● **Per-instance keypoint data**
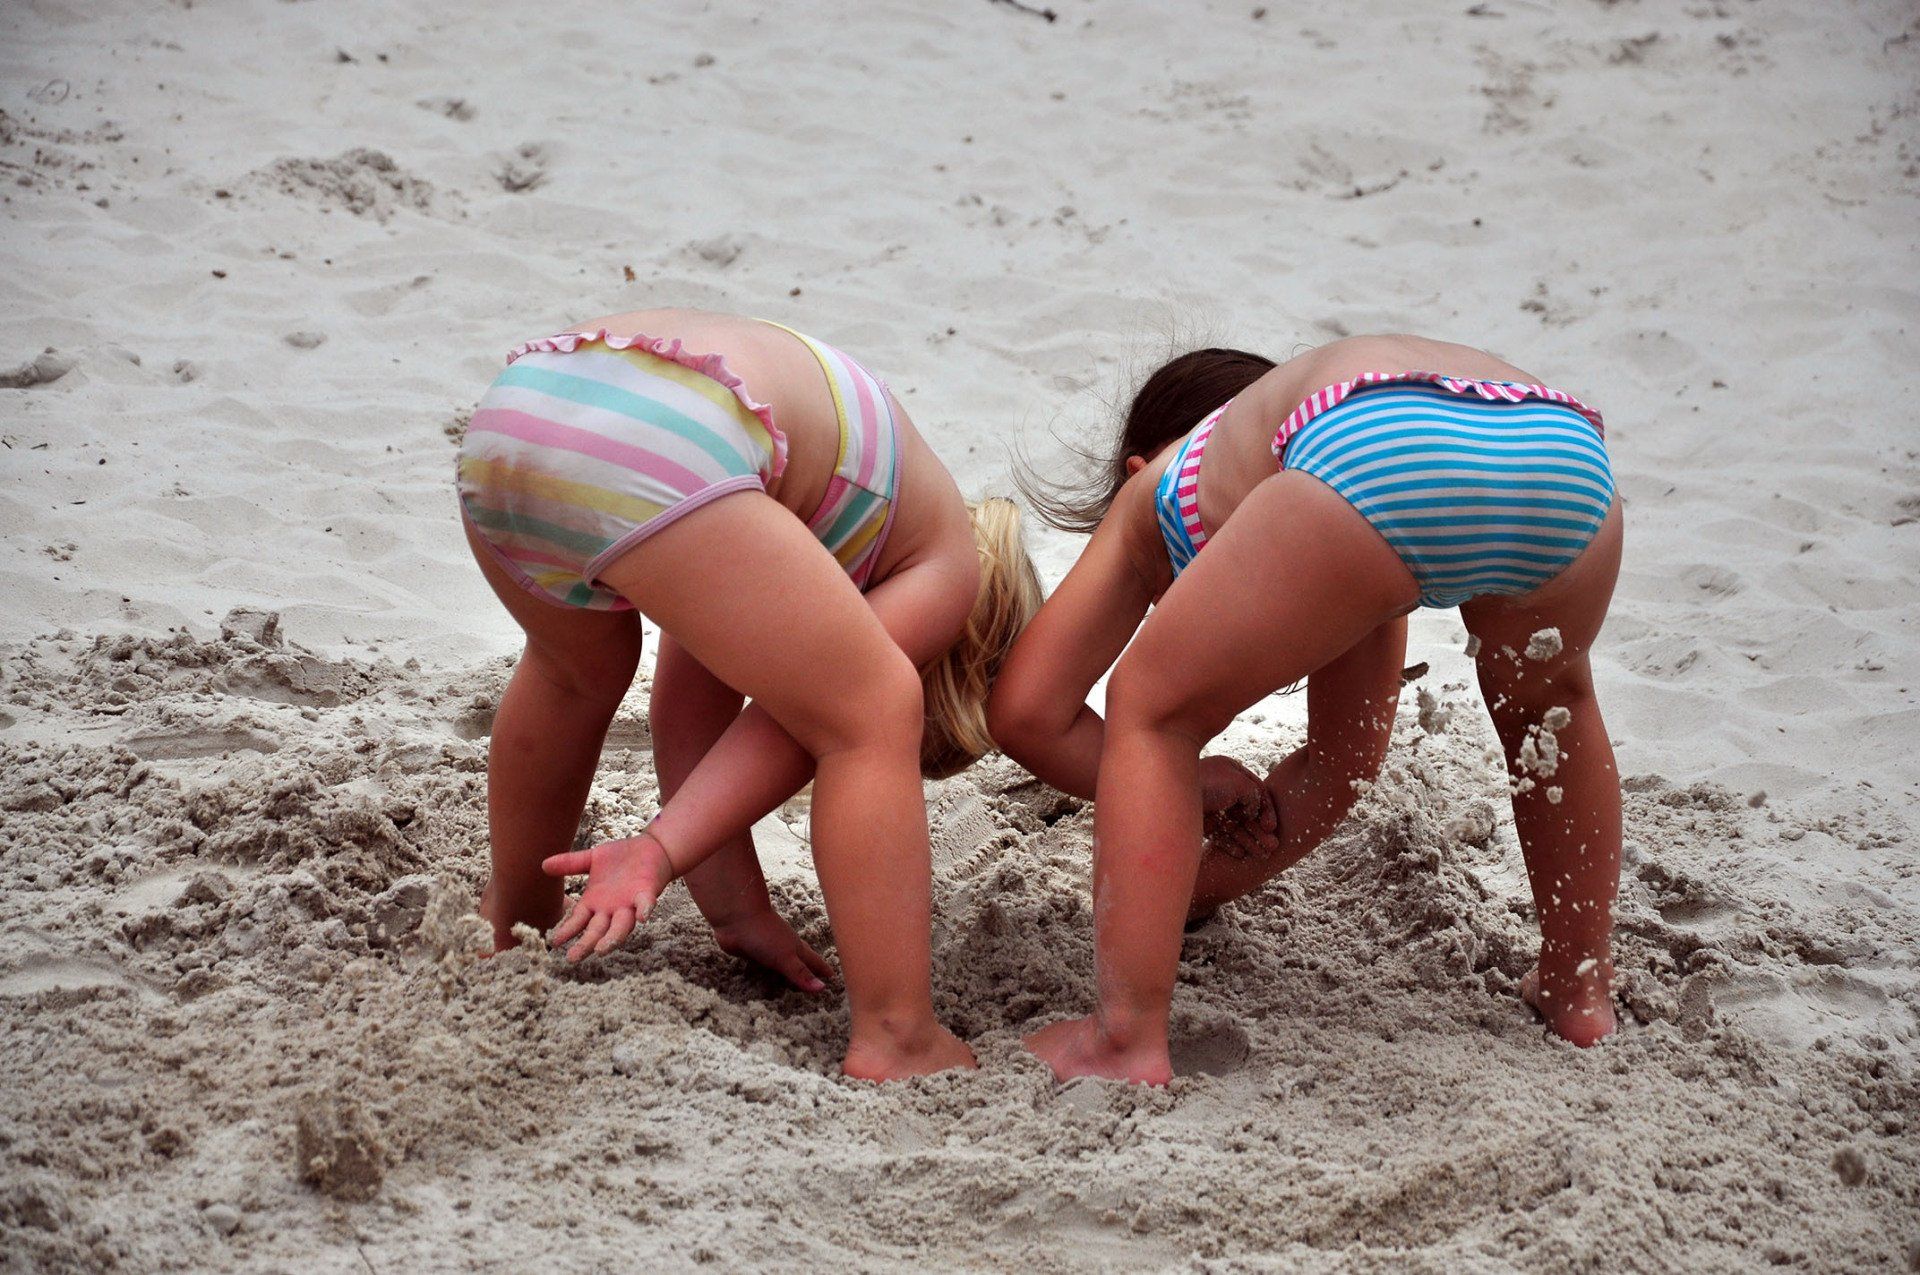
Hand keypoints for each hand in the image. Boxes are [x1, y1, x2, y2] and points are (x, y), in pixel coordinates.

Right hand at [541, 832, 675, 962]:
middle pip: (597, 931)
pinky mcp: (646, 893)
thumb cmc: (621, 857)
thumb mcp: (592, 859)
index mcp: (594, 902)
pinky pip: (645, 905)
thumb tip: (543, 864)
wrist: (651, 847)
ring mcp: (629, 904)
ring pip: (620, 927)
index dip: (567, 930)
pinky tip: (643, 917)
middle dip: (585, 944)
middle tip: (573, 958)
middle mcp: (611, 909)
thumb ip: (570, 864)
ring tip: (602, 950)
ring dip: (612, 938)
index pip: (578, 921)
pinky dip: (645, 910)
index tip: (554, 942)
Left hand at [711, 906, 835, 992]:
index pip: (813, 961)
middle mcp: (783, 949)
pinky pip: (764, 967)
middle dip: (809, 970)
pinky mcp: (752, 953)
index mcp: (795, 949)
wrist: (736, 918)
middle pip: (800, 961)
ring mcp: (768, 950)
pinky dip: (769, 973)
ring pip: (782, 964)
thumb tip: (823, 988)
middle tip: (818, 982)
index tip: (833, 978)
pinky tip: (767, 977)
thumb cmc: (764, 935)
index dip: (823, 969)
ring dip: (788, 972)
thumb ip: (801, 974)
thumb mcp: (785, 957)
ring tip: (795, 983)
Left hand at [1198, 755, 1277, 860]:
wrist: (1171, 797)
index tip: (1272, 827)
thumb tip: (1253, 810)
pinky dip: (1230, 844)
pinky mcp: (1199, 821)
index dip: (1266, 810)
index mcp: (1230, 770)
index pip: (1256, 790)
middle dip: (1260, 829)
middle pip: (1246, 811)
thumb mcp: (1240, 784)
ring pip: (1234, 825)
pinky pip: (1218, 834)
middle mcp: (1221, 787)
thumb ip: (1254, 796)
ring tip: (1262, 855)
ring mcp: (1210, 804)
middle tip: (1273, 846)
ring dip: (1249, 840)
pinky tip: (1241, 855)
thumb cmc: (1208, 785)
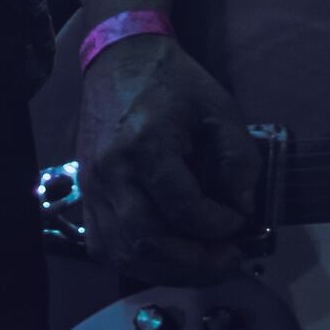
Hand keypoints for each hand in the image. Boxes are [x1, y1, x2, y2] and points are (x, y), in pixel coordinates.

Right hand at [72, 25, 254, 280]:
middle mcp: (112, 171)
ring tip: (202, 264)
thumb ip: (239, 158)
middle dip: (193, 262)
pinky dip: (137, 262)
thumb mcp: (219, 108)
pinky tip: (166, 257)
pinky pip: (104, 246)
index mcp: (146, 143)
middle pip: (146, 240)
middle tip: (228, 260)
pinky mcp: (85, 194)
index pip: (182, 207)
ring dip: (167, 270)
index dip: (218, 225)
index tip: (242, 222)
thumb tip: (244, 208)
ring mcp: (92, 186)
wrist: (119, 59)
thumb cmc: (172, 82)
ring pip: (122, 251)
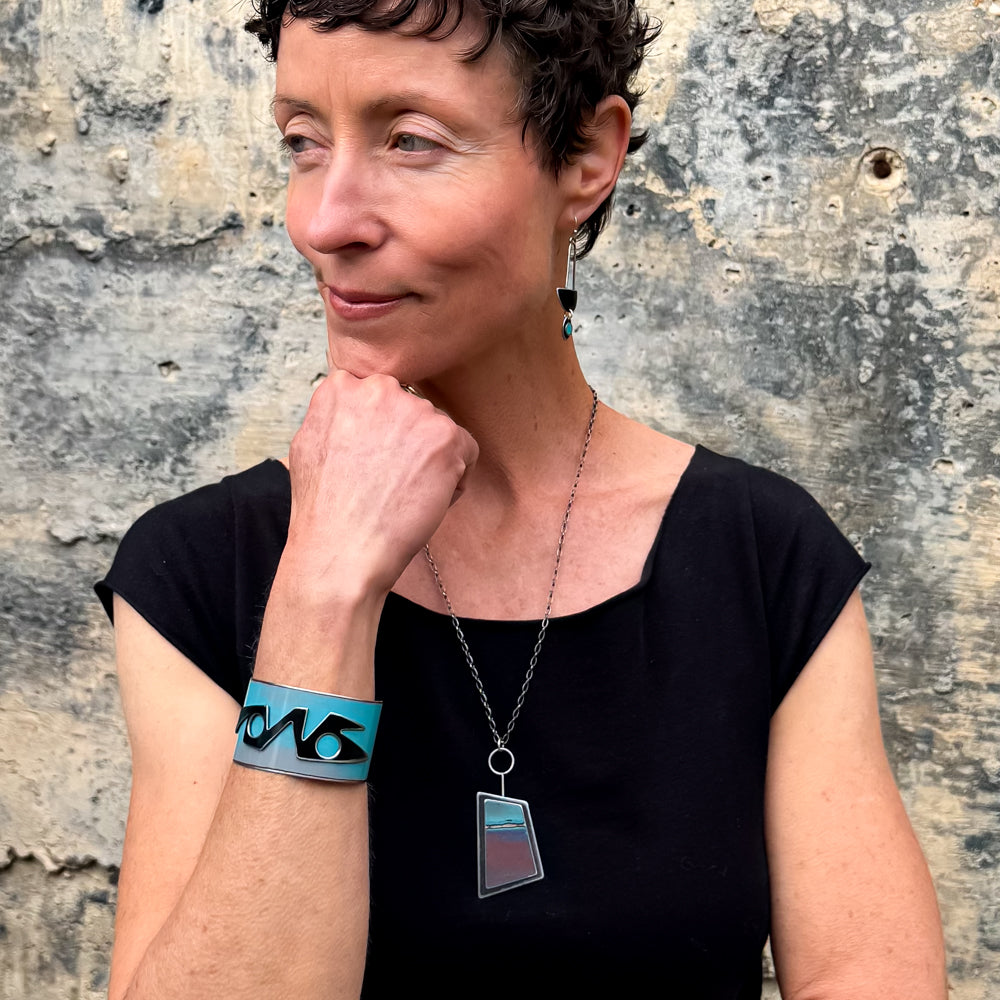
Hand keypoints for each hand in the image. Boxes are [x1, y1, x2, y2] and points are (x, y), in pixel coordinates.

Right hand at [281, 370, 477, 598]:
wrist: (342, 549)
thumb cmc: (325, 510)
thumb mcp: (310, 443)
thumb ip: (336, 414)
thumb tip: (355, 409)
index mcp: (342, 387)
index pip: (378, 395)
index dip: (380, 431)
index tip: (373, 460)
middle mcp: (379, 389)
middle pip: (411, 410)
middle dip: (407, 442)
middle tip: (388, 481)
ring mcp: (414, 410)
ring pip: (438, 431)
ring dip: (430, 461)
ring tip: (402, 494)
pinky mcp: (445, 436)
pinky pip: (467, 451)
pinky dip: (455, 479)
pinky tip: (424, 500)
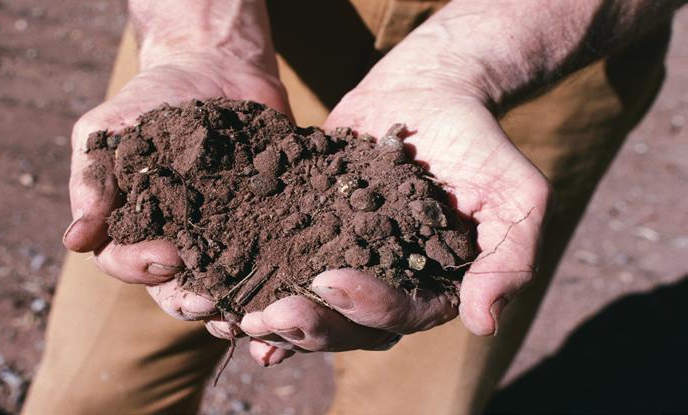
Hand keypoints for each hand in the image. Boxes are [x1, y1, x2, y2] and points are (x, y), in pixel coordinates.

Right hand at [62, 52, 291, 321]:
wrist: (214, 68)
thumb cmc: (151, 100)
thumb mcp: (109, 129)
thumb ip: (93, 179)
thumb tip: (74, 241)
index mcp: (131, 227)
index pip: (123, 262)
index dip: (139, 266)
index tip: (166, 255)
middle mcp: (174, 242)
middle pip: (173, 290)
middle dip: (188, 299)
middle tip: (208, 300)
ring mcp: (221, 238)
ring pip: (220, 286)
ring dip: (230, 304)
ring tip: (247, 313)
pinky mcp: (264, 226)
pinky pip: (268, 261)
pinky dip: (274, 280)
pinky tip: (286, 288)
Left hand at [234, 71, 551, 363]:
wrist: (429, 92)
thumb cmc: (479, 140)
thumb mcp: (516, 192)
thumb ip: (509, 257)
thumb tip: (480, 324)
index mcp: (434, 286)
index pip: (401, 316)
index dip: (365, 307)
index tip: (330, 280)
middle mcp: (388, 284)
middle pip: (349, 327)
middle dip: (309, 325)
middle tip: (270, 315)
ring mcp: (348, 262)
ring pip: (313, 308)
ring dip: (277, 320)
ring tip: (241, 317)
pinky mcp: (314, 235)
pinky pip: (286, 269)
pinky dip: (261, 288)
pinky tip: (229, 303)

● **The problem**
A single number, please: how many lines in the data above contain the string "Left"?

● **Completed exercise**
3